Marié et auteur d’une flopée d’enfants, Thomas - alias Romain Goupil - campe un érotomane irrésistible, qui ne cesse de se déshabiller, de montrer son sexe à tout-va, de coucher avec ses anciennes maîtresses-camarades de lutte, d’en séduire de plus jeunes, dans une décontraction totale et un plaisir intact. Autour de lui, c’est l’hécatombe. Ses amis se suicident, meurent du sida, de la dope ou de crise cardiaque, les cimetières résonnant du ramage de Brigitte Fontaine sont devenus les derniers points de rencontre, ayant remplacé les réunions de cellule. Le film commence d’ailleurs dans une salle réunissant d’anciens militants qui, tels des Alcooliques Anonymes, tentent de se désintoxiquer de leur dépendance politique passée en refusant toute manifestation et appartenance à un groupe.

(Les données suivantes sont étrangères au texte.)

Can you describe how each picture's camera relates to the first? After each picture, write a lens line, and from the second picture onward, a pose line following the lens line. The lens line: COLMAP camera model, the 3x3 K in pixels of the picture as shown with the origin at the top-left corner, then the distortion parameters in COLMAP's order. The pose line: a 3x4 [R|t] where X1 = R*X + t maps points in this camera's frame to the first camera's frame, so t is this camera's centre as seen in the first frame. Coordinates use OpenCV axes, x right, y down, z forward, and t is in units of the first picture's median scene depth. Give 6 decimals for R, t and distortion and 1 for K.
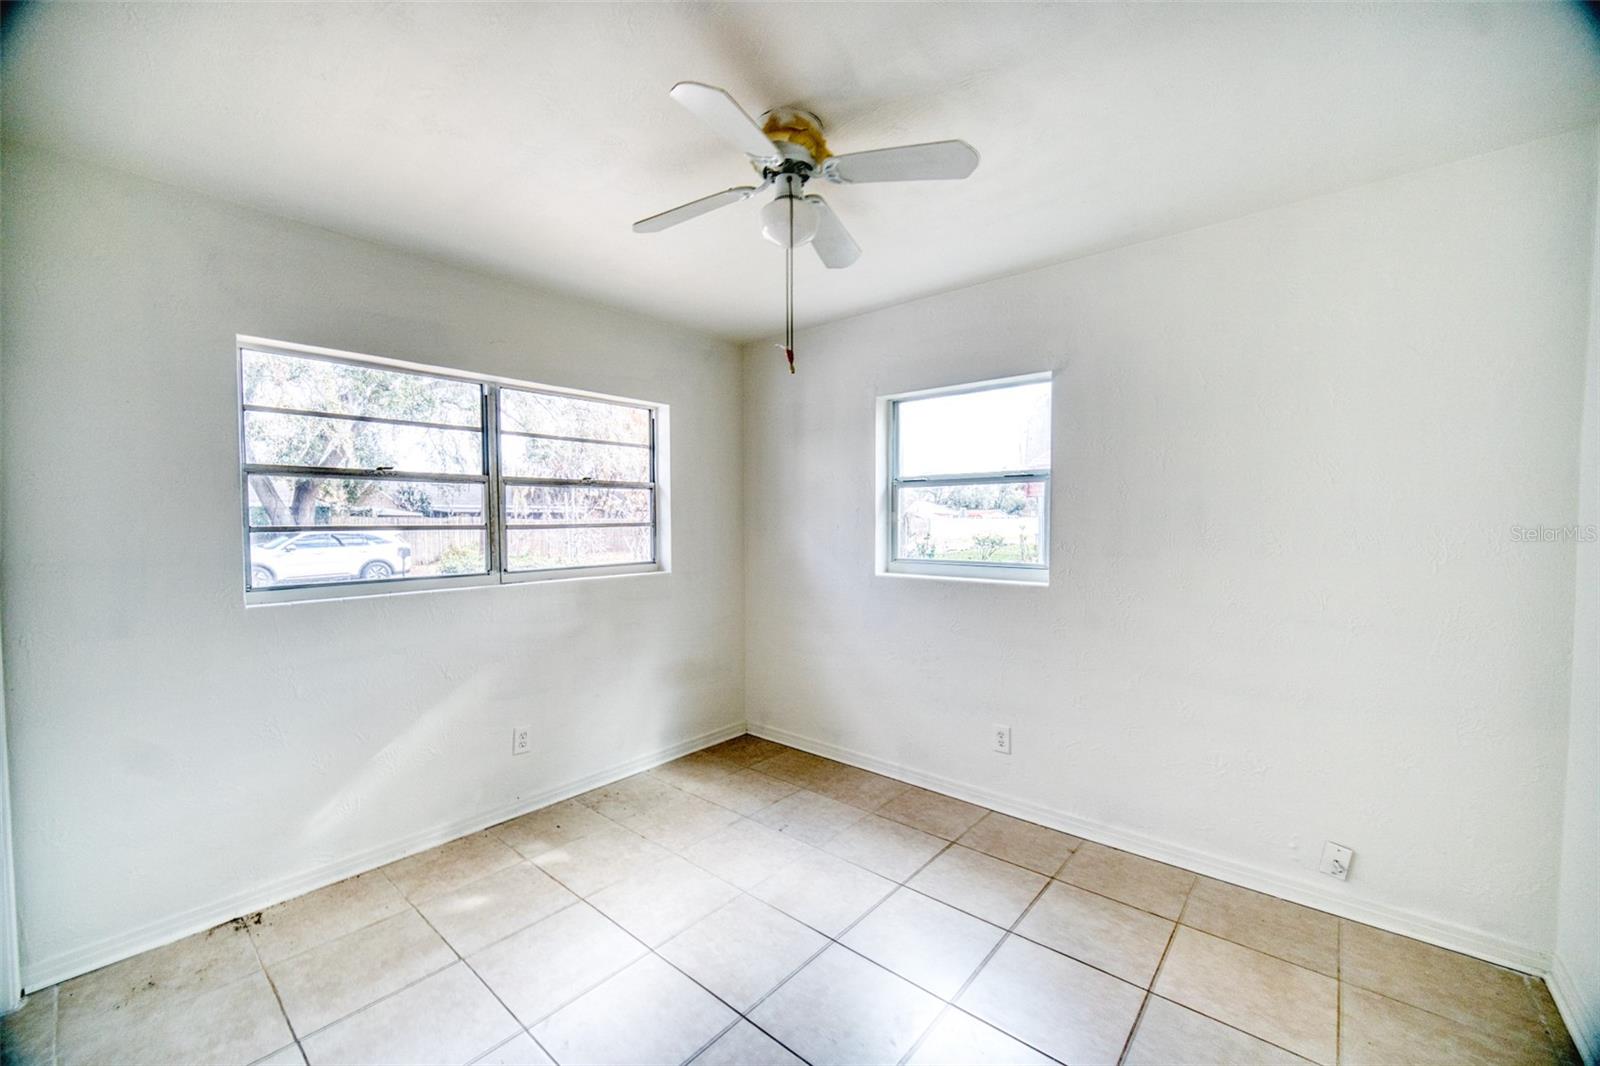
lens RADIAL K [[636.1, 0, 802.0], [0, 636.1, 543.5], [0, 0, 1]] dist [-0.001503, -0.000377]
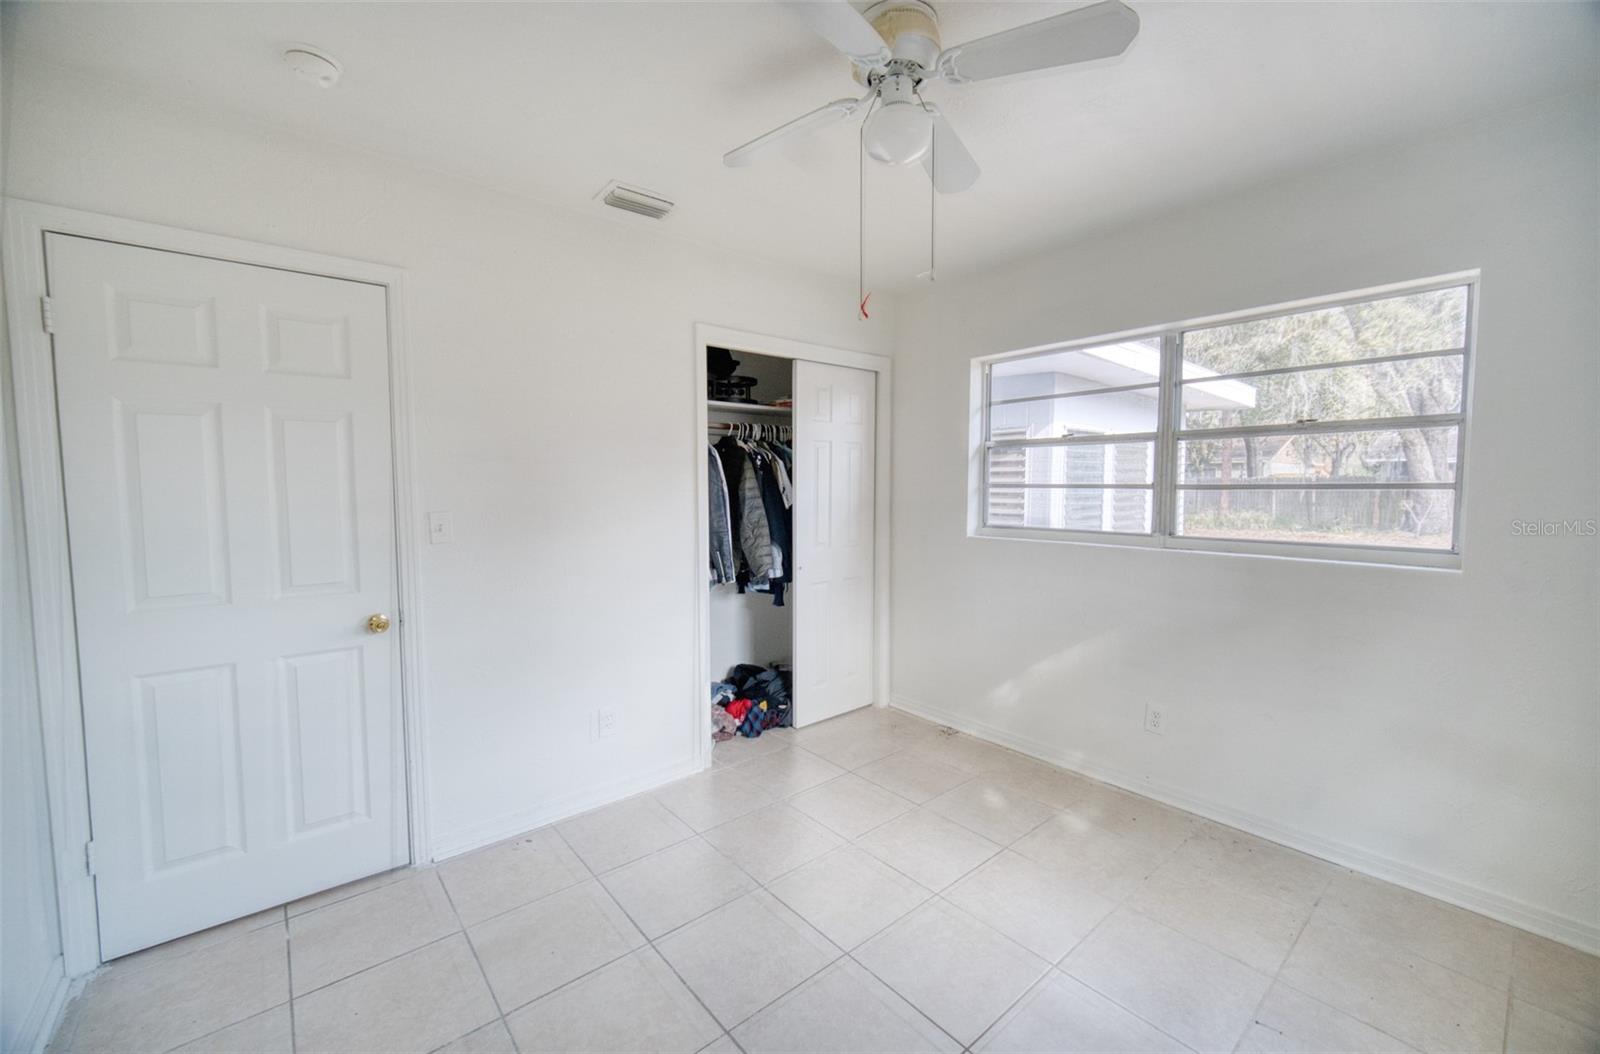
lens RADIAL K [[644.5, 0, 798.9], [0, 644.5, 523.3], [0, 0, 1]] dist [0.000730, 0.000055]
pose [[-0.166815, 0.066791, -0.983723, 0.551024], [-0.034309, 0.996706, 0.073490, -0.024061], [0.985391, 0.046010, -0.163974, 0.639408]]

On meurt donc beaucoup dans l’entourage proche de Thomas, un vrai carnage, mais on y baise tout autant, avec tendresse et voracité. Les amours passées n’ont jamais quitté le présent de Thomas qui, comme Goupil, ne sait pas “désaimer les femmes qu’il a aimées”. Le film, qui pourrait être un pensum nostalgico-mortifère, est tout le contraire grâce à la personnalité de Goupil, à son charme de baratineur dionysiaque et à une voix de basse très érotique, grâce au recul salvateur vis-à-vis de lui-même qui lui permet de tailler le “commémoratif” en pièces à coups d’ironie ludique, de sarcasmes, d’humour noir décapant.
Devant la fatalité et l’absurdité de nos vies de mortels, pas question de pleurnicher ni de s’appesantir sur le passé, il faut vivre, sans états d’âme. Le mot d’ordre est désir et instantanéité de la satisfaction des corps. Sa “régulière”, Ermeline (Marianne Denicourt, parfaite de naturel et de sensualité dans ses jeans à la Birkin), est d’une compréhension et d’une complicité à toute épreuve sans être dupe, et on se doute qu’elle jouit des mêmes escapades de son côté. La fidélité en amour passe par un facteur multiple et l’unique n’est pas de mise ici.
Goupil filme avec une grande liberté, une magie opère tout du long. Multipliant les digressions narratives, pratiquant l’autodérision à tour de bras, il fendille l’unité du groupe par Fenec, personnage égaré et disjoncté, qui souffre d’une fixation névrotique, suit, épie et menace ses amis par messages téléphoniques interposés ou en collant sur les façades des slogans de 68 sur Post-it.
Entre le bureau de sa maison d’édition plongé dans la pénombre telle une caverne et l’appartement lumineux traversé d’enfants, Thomas saute de tombe en lit, sans reniement. La scène finale (dont les plans dans la cour d’immeuble renvoient aux premiers plans de Mourir à 30 ans), dans laquelle Thomas joue au mariage avec sa femme sous les acclamations d’une foule d’amis perchés aux balcons et sous les accords de l’accordéon d’Higelin, clôt le film en beauté.
A mort la mort ! est un magnifique hymne à la jouissance.